TASK GOAL:
Give a verbatim quotation of every record.

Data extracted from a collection

*** Block opens ***

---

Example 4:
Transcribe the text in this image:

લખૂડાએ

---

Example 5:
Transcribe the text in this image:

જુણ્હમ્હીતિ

*** Block closes ***

RESPONSE:
---

Example 4:
Transcribe the text in this image:

લખૂડાએ

---

Example 5:
Transcribe the text in this image:

જુણ્હમ્હીતિ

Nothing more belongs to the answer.